🤖 AI Summary
This work addresses the challenges of multi-class discrimination, interpretability, and perceptual consistency in remote sensing video change detection. We propose the first end-to-end framework integrating instance-level prior guidance, hierarchical cross-attention diffusion modeling, and pixel-wise multi-class semantic classification. Methodologically: (1) Mask R-CNN extracts temporal instance masks of newly emerged objects as structural priors; (2) a hierarchical cross-attention mechanism guides the denoising process of a Denoising Diffusion Probabilistic Model (DDPM), jointly capturing local object details and global contextual dependencies; (3) an SSIM-based loss is introduced to explicitly enforce perceptual consistency in generated change maps.

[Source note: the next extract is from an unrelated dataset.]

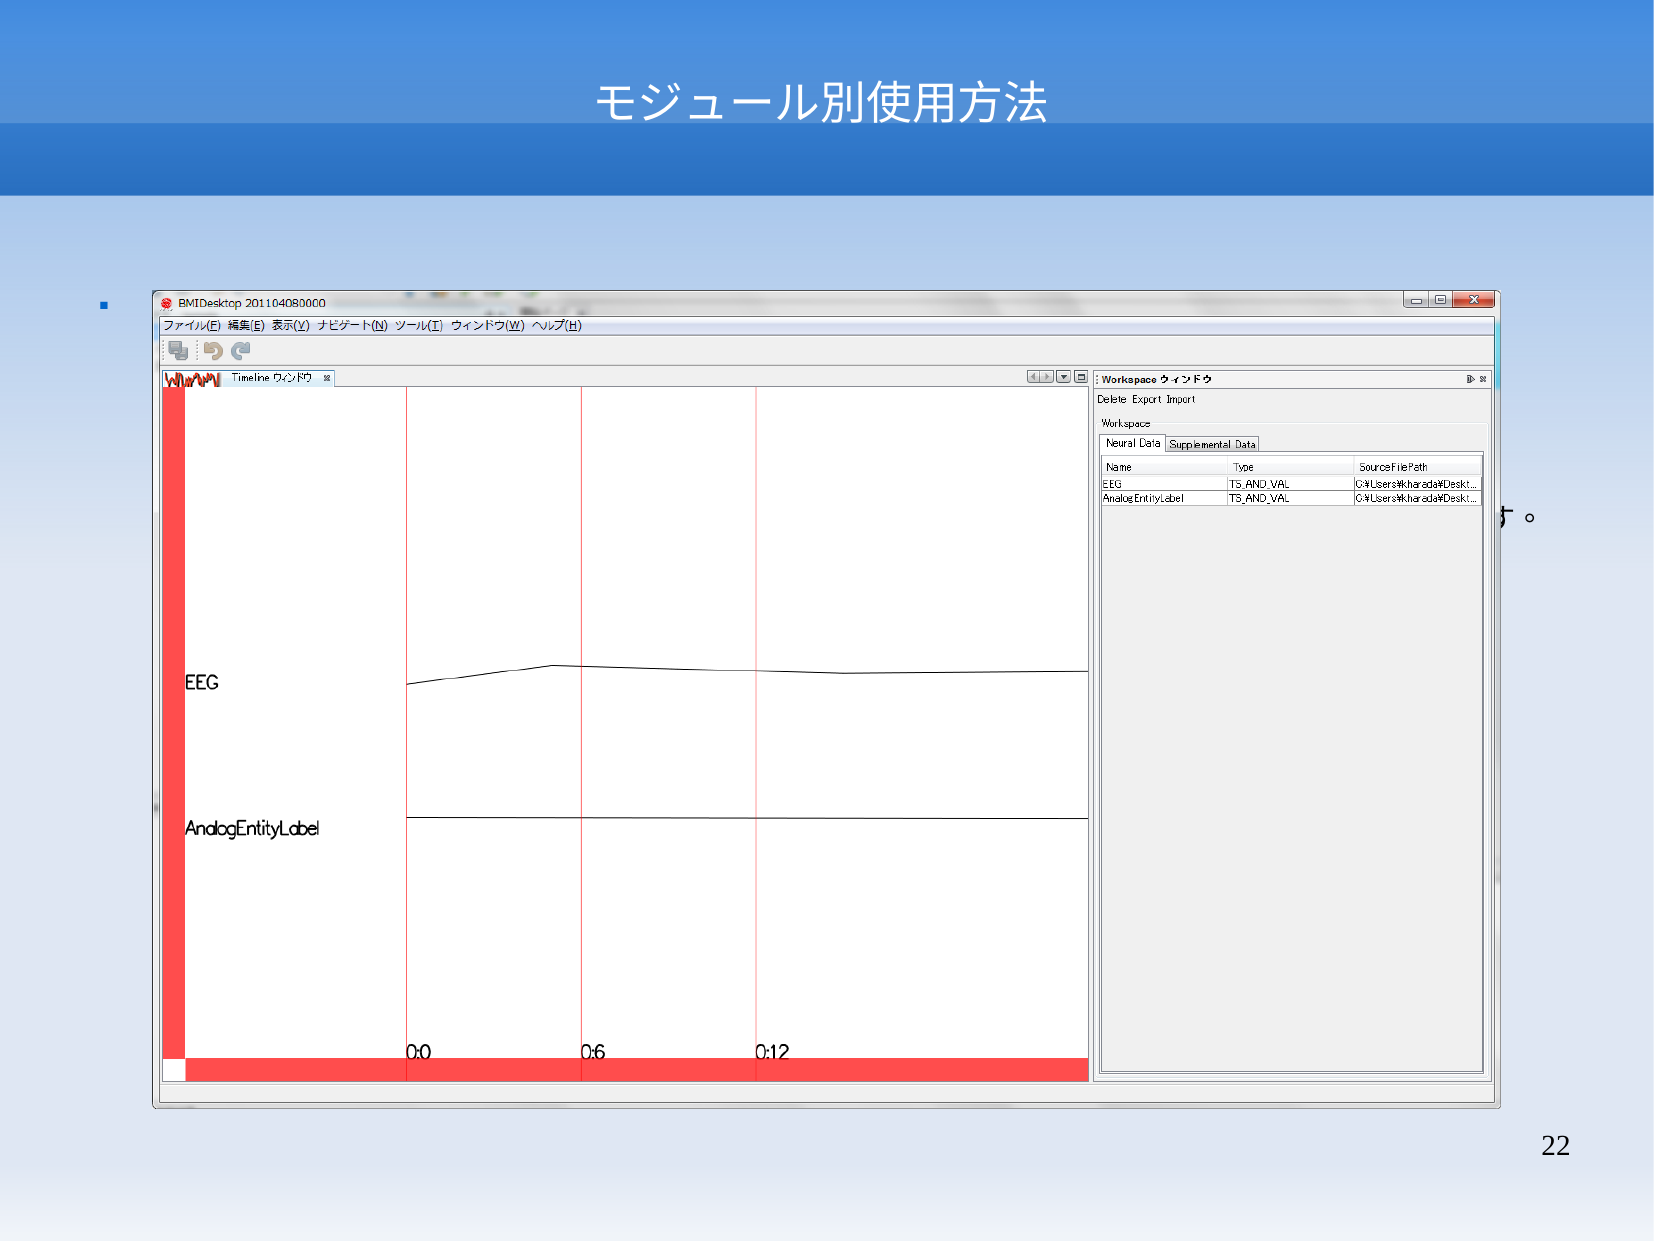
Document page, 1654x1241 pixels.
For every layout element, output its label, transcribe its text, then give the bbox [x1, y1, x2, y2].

picture [0, 0, 1654, 1241]
title モジュール別使用方法 [76, 0, 1565, 208]
list timeline WorkspaceにあるChannel形式のデータをグラフで表示します。 WorkspaceにあるChannelを表示するため、事前にChannelを登録してください。 (登録方法はWorkspaceの項目を参照願います) WorkspaceにChannelを登録すると、Analog型のChannelのデータがグラフにプロットされます。 [82, 290, 417, 1109]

Evaluated on both synthetic and real-world remote sensing video datasets, our method achieves F1 and IoU improvements of 10–25 percentage points over state-of-the-art baselines—including discriminative methods, Siamese CNNs, and GAN-based approaches—establishing new SOTA performance for multi-class video change detection.
📝 Abstract
We present a unified change detection pipeline that combines instance level masking, multi-scale attention within a denoising diffusion model, and per pixel semantic classification, all refined via SSIM to match human perception. By first isolating only temporally novel objects with Mask R-CNN, then guiding diffusion updates through hierarchical cross attention to object and global contexts, and finally categorizing each pixel into one of C change types, our method delivers detailed, interpretable multi-class maps. It outperforms traditional differencing, Siamese CNNs, and GAN-based detectors by 10-25 points in F1 and IoU on both synthetic and real world benchmarks, marking a new state of the art in remote sensing change detection.